---------- Sélection
En voici les raisons.
Les tragiques événements qui se sont soldés par la mort de
l'époux de la requérante doivent être replacés dans le contexte très
particulier de l'affaire, car ils se sont produits dans une région où,
malheureusement, sévit le terrorisme et où les atteintes aux biens et
aux personnes sont monnaie courante. La tâche des forces de l'ordre
consistant à assurer un ordre public constamment menacé est rendue plus
difficile par le climat d'instabilité qui règne dans la région; d'où
une tension extrême qui pèse sur ceux-là même qui ont la lourde tâche
d'éviter que des atteintes à l'ordre public ne se produisent.
Les faits de la cause sont à ce titre exemplaires: voici le
conducteur d'une voiture qui n'obtempère pas sur le champ à l'ordre qui
lui a été donné de s'arrêter malgré une sommation (tir en l'air) du
gendarme qui se trouvait au poste de contrôle. Quelques dizaines de
mètres après, un deuxième coup est tiré en direction de la voiture. Ce
tir s'avère mortel, car il atteint le conducteur à la nuque.
--------------------
---------- Extraits des lignes
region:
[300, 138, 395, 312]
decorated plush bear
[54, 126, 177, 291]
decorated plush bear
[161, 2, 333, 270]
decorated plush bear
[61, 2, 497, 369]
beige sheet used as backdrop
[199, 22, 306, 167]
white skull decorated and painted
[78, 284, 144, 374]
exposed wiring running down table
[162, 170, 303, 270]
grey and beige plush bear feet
--------------------
---------- Extraits des lignes
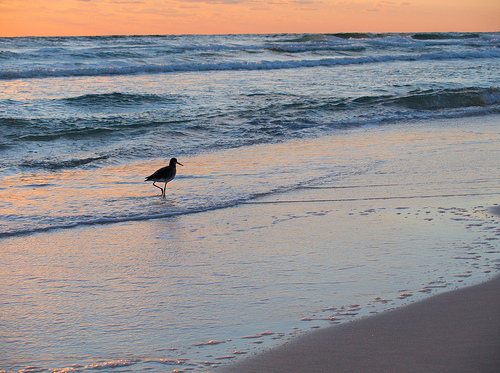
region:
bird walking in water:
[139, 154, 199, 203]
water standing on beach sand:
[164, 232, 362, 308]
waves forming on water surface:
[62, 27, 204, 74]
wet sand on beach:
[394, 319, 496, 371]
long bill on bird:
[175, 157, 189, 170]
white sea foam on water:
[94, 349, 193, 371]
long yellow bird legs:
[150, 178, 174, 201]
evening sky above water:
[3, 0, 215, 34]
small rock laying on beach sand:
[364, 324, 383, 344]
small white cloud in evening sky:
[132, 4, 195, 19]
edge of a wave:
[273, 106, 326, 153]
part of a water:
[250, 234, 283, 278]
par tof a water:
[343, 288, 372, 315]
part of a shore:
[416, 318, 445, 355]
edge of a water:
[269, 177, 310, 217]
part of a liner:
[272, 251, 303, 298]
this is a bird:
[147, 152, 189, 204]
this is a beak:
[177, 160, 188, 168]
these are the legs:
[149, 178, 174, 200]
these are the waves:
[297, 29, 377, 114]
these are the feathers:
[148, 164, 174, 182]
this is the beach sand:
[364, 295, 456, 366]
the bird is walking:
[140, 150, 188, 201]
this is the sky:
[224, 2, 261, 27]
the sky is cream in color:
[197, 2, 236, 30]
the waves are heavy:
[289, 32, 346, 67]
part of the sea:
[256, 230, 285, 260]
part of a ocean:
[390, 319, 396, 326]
--------------------
## Objectif de l'exercice
Selon la sélection, pourquoi faut-il replacer dans le contexte très particulier de l'affaire les événements qui ont entraîné la mort de l'époux de la requérante ? Expliquez-le en une à trois phrases.

## Réponse
Ces événements se sont produits dans une région où sévit le terrorisme et où les atteintes aux biens et aux personnes sont monnaie courante. Le climat d'instabilité qui y règne rend plus difficile la tâche des forces de l'ordre et fait peser une tension extrême sur ceux qui doivent empêcher les atteintes à l'ordre public.